Transcribe the passage of the Krampus score award article from "Composer Douglas Pipes" to "score for Krampus.".

> _Document excerpt_
════
Composer Douglas Pipes has been presented with the International Film Music Critics Association Awards for Best Original Score for a Comedy by IFMCA members Jon Broxton, Craig Lysy, and Kaya Savas, for his score for Krampus.
This is Pipes’s first IFMCA win, from his third nomination. He was previously nominated for Breakthrough Film Composer of the Year following his debut mainstream score, Monster House, in 2006, and was nominated for Best Original Score for a Horror/Thriller Film for Trick ‘r Treat in 2009. The other nominees in the category this year were The Lady in the Van by George Fenton; La Rançon de la Gloire by Michel Legrand; The Second Best Exotic Marigold Hotel by Thomas Newman; and Spy by Theodore Shapiro.
Krampus is a Christmas-themed comedy horror based on various supernatural legends prevalent in German-speaking areas of Austria and Switzerland about an ‘anti-Santa Claus’, a terrifying monster who visits children’s homes over the festive period, and carries the naughty off to hell. Directed by Michael Dougherty, the film stars Adam Scott, Toni Collette, David Koechner, Allison Tolman, and Emjay Anthony, as members of an American family who accidentally summon the demon to their home during an especially stressful holiday.
Pipes’s score is a wonderful blend of Tchaikovsky-inspired classical music, thunderous orchestral action and horror pieces, tender lyricism full of longing and regret, and adaptations of popular Christmas carols, including a delicious reworking of the classic “Carol of the Bells” given new lyrics to suit its contemporary setting, and the nature of the beast. IFMCA member Mihnea Manduteanu said the score was “a lot of fun” and that the “suspense was thick and palpable,” and IFMCA member Daniel Schweiger describes the score as “boisterously rampaging … packed with Christmas evil as Paganistic percussion, malefic melody and twisted choruses plunge the characters into a terrifying Christmas twilight zone,” while IFMCA member Jon Broxton said that Pipes “crafted a truly outstanding score which takes all the familiar seasonal stereotypes – carols, choirs, sleigh bells – and subverted them with a barrage of orchestral bravado, stylish suspense and horror passages, and a great big humorous twinkle in his eye.”
════
> _Stored dataset items_
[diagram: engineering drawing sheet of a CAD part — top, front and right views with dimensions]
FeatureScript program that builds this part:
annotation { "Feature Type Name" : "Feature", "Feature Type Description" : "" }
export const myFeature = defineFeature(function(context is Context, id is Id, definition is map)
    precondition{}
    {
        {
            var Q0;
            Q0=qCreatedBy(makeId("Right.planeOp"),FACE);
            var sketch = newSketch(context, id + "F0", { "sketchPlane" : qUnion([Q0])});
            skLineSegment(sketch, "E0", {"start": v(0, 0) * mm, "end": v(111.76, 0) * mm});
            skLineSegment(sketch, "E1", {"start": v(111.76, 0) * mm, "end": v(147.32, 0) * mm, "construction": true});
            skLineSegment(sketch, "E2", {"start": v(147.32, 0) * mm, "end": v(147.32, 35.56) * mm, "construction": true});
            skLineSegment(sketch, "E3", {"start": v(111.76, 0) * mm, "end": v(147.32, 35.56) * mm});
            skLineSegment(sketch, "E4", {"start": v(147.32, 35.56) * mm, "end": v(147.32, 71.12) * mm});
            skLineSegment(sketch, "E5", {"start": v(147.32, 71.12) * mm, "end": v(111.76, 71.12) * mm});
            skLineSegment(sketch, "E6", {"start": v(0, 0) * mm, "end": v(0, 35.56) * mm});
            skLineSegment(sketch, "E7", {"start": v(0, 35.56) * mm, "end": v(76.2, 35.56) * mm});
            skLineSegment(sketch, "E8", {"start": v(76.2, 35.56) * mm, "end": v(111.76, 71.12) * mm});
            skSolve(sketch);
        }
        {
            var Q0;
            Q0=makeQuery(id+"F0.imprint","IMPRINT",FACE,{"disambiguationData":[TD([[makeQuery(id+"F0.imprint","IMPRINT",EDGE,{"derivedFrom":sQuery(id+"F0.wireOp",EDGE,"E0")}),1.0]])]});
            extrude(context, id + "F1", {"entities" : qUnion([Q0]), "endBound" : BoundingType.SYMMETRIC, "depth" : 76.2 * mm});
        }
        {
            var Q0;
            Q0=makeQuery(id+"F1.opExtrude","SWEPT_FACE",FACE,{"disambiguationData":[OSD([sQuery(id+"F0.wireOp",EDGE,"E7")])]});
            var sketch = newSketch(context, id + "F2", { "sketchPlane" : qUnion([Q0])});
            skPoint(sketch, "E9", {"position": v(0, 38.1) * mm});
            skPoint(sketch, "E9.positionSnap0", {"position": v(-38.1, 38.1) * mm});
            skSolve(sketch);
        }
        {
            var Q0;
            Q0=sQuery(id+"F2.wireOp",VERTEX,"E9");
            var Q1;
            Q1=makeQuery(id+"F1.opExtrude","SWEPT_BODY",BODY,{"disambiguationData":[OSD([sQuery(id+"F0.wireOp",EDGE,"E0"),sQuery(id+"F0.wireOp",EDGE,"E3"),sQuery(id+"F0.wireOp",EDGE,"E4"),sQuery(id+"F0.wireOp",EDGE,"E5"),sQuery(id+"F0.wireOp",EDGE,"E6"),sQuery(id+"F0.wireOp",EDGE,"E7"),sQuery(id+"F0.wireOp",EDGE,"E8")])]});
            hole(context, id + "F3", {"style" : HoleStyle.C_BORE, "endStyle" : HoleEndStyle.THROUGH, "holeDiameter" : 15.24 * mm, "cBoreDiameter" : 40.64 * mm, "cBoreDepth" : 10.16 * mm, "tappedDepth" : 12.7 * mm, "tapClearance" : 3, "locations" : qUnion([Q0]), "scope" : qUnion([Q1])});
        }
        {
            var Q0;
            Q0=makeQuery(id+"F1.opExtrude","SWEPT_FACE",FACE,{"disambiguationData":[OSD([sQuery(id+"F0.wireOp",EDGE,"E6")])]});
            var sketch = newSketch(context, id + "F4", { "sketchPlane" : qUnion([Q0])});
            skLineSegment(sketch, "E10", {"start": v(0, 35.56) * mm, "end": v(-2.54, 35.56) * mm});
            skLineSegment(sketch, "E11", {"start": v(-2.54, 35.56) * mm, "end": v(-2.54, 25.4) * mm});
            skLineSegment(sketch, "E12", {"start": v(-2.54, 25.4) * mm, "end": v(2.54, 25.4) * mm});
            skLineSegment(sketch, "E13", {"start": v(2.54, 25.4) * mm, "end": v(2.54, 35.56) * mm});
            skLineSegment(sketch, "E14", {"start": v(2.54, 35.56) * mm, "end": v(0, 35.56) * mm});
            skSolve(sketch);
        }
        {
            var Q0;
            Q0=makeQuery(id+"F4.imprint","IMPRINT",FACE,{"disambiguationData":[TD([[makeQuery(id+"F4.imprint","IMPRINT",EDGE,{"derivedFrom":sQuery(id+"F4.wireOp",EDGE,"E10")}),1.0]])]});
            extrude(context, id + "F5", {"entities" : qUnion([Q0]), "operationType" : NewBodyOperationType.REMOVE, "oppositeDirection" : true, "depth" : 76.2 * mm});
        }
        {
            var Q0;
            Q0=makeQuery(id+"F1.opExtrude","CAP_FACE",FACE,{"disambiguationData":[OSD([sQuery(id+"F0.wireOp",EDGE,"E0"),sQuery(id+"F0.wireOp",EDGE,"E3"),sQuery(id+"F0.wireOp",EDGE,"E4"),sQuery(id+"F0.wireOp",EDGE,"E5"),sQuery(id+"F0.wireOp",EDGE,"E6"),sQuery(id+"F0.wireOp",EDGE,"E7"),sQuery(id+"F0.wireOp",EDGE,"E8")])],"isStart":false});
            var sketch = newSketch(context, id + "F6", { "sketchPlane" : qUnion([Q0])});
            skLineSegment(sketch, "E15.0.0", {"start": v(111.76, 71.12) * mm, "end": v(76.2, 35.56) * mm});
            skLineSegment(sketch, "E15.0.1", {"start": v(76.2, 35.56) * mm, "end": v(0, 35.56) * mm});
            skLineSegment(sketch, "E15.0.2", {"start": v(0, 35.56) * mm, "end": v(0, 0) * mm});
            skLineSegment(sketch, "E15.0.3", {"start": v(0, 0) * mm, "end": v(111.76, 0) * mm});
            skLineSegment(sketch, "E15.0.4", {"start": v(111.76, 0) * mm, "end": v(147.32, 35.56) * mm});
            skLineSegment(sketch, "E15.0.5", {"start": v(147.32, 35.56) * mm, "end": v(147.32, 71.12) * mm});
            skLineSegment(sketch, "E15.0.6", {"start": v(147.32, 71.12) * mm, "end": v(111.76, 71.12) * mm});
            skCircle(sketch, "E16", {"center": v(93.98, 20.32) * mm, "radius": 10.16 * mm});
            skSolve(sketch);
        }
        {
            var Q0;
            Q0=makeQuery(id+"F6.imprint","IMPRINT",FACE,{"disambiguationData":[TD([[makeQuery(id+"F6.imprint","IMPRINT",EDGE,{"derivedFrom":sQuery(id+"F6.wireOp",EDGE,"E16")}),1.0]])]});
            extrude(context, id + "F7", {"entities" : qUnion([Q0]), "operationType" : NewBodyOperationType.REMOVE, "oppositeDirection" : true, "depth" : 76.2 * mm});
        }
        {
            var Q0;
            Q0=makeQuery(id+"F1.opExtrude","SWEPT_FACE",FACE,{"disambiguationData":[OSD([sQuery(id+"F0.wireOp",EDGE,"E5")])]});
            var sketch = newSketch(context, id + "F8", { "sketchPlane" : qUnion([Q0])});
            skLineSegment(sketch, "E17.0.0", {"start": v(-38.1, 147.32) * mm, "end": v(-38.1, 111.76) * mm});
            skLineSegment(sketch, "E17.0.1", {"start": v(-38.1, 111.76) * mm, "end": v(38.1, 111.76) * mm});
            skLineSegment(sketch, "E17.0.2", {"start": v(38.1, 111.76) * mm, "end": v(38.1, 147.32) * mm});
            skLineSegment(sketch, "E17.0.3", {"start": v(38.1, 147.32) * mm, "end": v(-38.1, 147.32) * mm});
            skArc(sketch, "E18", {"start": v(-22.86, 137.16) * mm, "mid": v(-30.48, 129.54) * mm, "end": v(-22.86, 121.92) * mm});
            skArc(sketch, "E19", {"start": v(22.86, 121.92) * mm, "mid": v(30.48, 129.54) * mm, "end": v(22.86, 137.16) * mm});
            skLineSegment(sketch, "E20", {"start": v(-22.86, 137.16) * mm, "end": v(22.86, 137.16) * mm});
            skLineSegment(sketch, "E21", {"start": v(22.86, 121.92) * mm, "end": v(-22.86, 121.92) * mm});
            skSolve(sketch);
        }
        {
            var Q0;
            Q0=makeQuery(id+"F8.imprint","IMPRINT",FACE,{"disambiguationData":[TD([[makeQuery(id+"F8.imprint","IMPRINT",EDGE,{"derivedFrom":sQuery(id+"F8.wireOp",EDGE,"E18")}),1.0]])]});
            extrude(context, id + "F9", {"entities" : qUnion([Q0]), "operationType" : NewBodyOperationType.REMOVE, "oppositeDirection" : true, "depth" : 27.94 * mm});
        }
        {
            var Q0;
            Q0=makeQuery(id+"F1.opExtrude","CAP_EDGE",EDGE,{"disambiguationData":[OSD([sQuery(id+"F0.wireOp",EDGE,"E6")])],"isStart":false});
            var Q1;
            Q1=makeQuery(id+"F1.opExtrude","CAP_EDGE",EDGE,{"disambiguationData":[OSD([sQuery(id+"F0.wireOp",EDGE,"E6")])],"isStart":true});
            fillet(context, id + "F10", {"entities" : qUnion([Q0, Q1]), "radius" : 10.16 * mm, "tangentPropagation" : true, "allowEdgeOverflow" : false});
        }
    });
════
> _Answer to the exercise_
Composer Douglas Pipes has been presented with the International Film Music Critics Association Awards for Best Original Score for a Comedy by IFMCA members Jon Broxton, Craig Lysy, and Kaya Savas, for his score for Krampus.